[Collected data entries]
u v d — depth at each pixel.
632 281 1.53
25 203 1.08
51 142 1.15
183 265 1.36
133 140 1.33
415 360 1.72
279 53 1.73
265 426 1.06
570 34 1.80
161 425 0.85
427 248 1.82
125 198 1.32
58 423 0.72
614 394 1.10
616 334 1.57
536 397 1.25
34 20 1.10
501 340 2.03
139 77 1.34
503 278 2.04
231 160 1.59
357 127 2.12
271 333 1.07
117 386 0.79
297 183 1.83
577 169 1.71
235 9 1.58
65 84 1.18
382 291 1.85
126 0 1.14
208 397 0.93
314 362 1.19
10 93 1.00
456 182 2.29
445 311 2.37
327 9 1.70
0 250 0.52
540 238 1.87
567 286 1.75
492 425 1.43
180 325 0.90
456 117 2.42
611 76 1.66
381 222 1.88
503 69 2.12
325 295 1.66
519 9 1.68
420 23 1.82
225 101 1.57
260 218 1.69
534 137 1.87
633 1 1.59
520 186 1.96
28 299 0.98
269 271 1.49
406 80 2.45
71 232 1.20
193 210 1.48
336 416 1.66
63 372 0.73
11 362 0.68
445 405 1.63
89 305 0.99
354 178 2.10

▶ ACTIVITY
Your response must consist of the entries, reproduced exactly.

▶ ANSWER TO THIS PROBLEM
u v d — depth at each pixel.
632 281 1.53
25 203 1.08
51 142 1.15
183 265 1.36
133 140 1.33
415 360 1.72
279 53 1.73
265 426 1.06
570 34 1.80
161 425 0.85
427 248 1.82
125 198 1.32
58 423 0.72
614 394 1.10
616 334 1.57
536 397 1.25
34 20 1.10
501 340 2.03
139 77 1.34
503 278 2.04
231 160 1.59
357 127 2.12
271 333 1.07
117 386 0.79
297 183 1.83
577 169 1.71
235 9 1.58
65 84 1.18
382 291 1.85
126 0 1.14
208 397 0.93
314 362 1.19
10 93 1.00
456 182 2.29
445 311 2.37
327 9 1.70
0 250 0.52
540 238 1.87
567 286 1.75
492 425 1.43
180 325 0.90
456 117 2.42
611 76 1.66
381 222 1.88
503 69 2.12
325 295 1.66
519 9 1.68
420 23 1.82
225 101 1.57
260 218 1.69
534 137 1.87
633 1 1.59
520 186 1.96
28 299 0.98
269 271 1.49
406 80 2.45
71 232 1.20
193 210 1.48
336 416 1.66
63 372 0.73
11 362 0.68
445 405 1.63
89 305 0.99
354 178 2.10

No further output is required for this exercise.